Build on the 2024 recognition of select Caregiver Training Services (CTS) with an additional code recognizing individual behavior management and modification training, as well as new coding and payment for caregiver training for direct care services and supports – such as training the caregiver on techniques to prevent decubitus ulcer formation, wound care, and infection control.
“We believe that CTS may be reasonable and necessary when they are integral to a patient's overall treatment and furnished after the treatment plan is established.”
- 2025 Physician Fee Schedule, p. 324
Add services to the Medicare Telehealth Services List, including caregiver training services on a provisional basis.
Expand the list of clinical scenarios under which Fee-for-Service Medicare payment may be made for dental services associated with dialysis services for the treatment of end-stage renal disease.

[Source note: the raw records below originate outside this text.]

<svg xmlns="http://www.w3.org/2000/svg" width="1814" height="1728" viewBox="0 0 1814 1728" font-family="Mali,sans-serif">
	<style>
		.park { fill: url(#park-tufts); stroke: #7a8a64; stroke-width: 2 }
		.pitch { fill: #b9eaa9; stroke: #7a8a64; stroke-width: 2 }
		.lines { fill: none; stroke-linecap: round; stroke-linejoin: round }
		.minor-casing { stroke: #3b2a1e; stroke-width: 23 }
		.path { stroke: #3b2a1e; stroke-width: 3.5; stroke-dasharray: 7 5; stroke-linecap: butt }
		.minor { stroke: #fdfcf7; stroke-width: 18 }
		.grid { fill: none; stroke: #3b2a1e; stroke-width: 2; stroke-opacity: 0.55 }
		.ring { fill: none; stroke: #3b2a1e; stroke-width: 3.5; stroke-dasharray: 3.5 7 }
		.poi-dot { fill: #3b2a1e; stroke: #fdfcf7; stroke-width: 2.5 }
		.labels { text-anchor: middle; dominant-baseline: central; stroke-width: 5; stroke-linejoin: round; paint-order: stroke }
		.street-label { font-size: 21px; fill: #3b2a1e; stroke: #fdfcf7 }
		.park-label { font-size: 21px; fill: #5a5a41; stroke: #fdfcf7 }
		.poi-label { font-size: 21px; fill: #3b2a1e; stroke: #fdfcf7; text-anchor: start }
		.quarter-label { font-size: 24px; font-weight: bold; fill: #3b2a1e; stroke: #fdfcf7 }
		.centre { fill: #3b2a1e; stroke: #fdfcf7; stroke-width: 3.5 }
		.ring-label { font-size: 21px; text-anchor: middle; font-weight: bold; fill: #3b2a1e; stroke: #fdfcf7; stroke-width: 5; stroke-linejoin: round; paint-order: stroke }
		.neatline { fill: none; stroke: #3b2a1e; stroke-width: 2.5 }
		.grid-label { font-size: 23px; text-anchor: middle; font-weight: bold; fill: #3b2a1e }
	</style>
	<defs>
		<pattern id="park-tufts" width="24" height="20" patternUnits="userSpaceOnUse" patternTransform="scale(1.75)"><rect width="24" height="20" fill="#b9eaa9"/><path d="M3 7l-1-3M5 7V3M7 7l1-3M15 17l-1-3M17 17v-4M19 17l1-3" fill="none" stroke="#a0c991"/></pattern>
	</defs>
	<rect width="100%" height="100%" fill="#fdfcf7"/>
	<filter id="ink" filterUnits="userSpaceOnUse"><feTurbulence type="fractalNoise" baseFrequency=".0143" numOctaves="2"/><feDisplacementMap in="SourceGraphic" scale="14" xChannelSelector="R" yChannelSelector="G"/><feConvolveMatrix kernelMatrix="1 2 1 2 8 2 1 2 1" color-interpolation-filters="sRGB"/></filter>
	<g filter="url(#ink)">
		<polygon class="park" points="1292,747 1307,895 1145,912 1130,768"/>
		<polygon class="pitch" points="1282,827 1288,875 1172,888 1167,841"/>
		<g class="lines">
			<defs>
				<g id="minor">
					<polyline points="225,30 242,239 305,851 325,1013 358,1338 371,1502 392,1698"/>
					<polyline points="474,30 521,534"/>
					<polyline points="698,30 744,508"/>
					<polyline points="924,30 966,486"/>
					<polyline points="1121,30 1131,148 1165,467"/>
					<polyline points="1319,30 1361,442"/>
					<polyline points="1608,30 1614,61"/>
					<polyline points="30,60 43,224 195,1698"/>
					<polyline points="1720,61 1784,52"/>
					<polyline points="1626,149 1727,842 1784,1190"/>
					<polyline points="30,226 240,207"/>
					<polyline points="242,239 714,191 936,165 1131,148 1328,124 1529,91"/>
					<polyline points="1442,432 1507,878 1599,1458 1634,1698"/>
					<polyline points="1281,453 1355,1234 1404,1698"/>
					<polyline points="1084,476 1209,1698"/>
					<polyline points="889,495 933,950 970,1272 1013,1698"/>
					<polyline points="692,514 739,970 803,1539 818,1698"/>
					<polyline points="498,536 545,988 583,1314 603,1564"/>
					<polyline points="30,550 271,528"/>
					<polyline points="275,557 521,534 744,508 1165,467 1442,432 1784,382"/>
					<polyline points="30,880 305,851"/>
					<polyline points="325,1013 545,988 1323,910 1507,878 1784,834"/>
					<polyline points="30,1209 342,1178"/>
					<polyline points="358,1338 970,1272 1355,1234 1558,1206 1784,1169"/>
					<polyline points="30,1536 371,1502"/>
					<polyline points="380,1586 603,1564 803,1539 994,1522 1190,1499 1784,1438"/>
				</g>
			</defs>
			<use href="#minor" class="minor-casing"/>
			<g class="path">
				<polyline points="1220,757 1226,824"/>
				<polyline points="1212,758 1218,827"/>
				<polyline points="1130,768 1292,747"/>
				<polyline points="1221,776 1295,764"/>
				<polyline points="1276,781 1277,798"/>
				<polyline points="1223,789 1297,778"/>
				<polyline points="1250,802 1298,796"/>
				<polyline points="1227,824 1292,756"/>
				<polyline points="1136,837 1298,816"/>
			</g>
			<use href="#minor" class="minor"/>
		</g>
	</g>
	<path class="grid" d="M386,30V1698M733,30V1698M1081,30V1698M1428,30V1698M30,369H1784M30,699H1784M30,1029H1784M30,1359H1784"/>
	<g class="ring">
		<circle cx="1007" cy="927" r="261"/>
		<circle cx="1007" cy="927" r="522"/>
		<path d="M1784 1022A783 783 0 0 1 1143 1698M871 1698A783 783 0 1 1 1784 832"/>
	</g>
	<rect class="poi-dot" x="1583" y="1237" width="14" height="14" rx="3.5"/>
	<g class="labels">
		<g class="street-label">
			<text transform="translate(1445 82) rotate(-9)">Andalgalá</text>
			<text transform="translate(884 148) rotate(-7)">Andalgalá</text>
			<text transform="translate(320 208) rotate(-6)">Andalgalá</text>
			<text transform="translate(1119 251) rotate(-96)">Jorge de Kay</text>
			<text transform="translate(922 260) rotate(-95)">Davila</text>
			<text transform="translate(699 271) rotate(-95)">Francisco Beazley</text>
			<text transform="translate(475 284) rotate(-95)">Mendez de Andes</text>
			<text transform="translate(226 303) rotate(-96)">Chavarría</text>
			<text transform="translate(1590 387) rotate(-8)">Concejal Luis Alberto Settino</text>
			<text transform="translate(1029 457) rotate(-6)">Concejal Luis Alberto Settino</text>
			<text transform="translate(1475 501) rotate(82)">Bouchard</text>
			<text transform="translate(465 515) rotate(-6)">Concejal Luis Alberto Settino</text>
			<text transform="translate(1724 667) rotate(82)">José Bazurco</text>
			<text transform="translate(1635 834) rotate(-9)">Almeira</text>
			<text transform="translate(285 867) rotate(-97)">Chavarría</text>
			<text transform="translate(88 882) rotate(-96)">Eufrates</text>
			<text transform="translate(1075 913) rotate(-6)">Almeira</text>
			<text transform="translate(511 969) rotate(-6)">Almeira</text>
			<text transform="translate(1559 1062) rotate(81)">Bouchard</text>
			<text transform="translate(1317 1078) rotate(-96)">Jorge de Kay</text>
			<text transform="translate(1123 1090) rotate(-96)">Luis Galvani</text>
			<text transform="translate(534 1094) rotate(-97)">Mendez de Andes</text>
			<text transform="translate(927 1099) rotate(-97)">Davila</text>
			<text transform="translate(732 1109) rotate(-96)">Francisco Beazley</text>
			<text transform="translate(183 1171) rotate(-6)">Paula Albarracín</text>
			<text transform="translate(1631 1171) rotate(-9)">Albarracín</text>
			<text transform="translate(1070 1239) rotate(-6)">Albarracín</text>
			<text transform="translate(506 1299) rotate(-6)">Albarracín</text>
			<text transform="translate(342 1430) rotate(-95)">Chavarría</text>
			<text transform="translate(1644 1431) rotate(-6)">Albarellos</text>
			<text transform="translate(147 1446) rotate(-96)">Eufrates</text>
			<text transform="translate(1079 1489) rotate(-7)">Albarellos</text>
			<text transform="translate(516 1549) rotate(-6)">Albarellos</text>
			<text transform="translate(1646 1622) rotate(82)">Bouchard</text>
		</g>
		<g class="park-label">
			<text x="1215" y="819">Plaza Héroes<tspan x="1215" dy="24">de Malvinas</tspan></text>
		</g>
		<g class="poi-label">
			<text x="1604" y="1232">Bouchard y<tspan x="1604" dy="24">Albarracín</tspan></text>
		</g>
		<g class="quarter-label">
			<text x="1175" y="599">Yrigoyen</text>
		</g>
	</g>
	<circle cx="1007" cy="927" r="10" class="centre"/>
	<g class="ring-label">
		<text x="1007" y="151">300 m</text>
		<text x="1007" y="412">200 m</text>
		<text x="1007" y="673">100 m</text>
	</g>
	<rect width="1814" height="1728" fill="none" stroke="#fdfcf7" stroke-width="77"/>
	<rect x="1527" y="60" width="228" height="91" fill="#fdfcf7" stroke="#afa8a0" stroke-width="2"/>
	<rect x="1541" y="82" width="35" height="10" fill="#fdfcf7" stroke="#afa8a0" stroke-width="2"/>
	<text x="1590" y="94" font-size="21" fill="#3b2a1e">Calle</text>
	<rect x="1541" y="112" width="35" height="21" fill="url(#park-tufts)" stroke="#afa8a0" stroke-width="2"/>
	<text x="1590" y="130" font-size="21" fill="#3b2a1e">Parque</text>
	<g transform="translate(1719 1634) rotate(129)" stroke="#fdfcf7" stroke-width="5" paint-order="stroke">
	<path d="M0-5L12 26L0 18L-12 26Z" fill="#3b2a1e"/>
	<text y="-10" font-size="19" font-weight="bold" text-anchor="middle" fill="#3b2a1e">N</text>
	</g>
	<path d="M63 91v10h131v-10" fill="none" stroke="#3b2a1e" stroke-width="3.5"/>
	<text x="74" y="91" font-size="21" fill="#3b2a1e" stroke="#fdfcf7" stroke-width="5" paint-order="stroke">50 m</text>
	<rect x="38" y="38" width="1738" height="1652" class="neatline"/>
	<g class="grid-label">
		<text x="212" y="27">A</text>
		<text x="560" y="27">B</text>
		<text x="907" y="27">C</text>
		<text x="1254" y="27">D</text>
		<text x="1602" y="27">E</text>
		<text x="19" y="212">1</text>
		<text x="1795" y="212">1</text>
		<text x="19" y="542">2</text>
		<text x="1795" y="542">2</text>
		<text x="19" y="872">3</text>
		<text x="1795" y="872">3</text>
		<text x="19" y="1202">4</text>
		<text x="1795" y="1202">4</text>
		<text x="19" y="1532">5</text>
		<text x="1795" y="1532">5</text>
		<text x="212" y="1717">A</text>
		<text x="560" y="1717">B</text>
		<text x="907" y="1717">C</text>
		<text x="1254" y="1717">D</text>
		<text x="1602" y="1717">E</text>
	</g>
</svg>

Create a new preventative care program, Advanced Primary Care Management (APCM), incorporating care management and telehealth services for ongoing primary care services. The APCM billing codes are based on patient characteristics and resource intensity and are divided into three levels: Level 1 for Medicare patients with one or fewer chronic conditions; Level 2 for patients with two or more chronic conditions; and Level 3 for patients with two or more chronic conditions who have QMB or Qualified Medicare Beneficiary Medicare Savings Program. Learn more about APCM here.
To maintain overall budget neutrality, the agency finalized a 2.83 percent reduction in general PFS payment rates for 2025.
The Medicare Physician Fee Schedule final rule was published on December 9, 2024.